Activity> When the line containing "tenga la máxima información para poder" is reached, include it and end there; set down verbatim every line before it, starting at the top of the records.

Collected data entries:
+---+

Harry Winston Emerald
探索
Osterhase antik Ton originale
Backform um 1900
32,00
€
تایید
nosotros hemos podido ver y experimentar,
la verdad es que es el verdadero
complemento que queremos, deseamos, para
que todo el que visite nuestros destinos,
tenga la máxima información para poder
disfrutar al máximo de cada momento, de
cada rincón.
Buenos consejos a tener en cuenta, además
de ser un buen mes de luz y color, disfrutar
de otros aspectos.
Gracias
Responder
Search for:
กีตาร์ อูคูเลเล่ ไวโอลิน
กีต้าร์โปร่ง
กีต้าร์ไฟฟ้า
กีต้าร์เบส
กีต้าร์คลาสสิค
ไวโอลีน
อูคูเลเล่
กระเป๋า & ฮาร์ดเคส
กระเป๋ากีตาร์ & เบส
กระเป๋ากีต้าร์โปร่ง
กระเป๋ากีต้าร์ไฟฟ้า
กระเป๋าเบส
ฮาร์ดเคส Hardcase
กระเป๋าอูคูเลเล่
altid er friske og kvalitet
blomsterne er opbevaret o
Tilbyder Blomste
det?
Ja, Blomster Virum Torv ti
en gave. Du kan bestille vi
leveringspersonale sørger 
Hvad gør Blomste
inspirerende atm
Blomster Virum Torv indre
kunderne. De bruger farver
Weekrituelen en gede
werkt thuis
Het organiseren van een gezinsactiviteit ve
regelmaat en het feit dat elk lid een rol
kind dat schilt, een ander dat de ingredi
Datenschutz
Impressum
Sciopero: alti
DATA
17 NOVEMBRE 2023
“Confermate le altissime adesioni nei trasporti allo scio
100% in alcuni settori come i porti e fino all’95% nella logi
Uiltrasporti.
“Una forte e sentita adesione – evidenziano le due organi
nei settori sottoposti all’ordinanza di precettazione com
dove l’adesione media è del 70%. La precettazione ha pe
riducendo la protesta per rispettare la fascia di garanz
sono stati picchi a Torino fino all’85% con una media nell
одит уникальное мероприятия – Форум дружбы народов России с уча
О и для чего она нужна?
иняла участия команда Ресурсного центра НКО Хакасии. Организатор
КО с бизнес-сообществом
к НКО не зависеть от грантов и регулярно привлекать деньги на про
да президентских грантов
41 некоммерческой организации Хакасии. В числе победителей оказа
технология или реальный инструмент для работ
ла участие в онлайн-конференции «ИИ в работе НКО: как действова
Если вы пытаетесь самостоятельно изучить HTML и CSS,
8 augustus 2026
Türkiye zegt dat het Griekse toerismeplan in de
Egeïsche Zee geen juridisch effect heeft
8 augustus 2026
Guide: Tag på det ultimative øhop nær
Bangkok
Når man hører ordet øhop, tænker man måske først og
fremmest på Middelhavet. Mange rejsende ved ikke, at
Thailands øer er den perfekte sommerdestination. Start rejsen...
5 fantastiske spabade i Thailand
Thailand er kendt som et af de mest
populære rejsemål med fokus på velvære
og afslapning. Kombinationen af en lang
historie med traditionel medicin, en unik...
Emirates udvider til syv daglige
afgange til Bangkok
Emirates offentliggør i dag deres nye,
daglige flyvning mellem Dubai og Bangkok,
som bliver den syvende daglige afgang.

+---+

Solution to the exercise>
Harry Winston Emerald
探索
Osterhase antik Ton originale
Backform um 1900
32,00
€
تایید
nosotros hemos podido ver y experimentar,
la verdad es que es el verdadero
complemento que queremos, deseamos, para
que todo el que visite nuestros destinos,
tenga la máxima información para poder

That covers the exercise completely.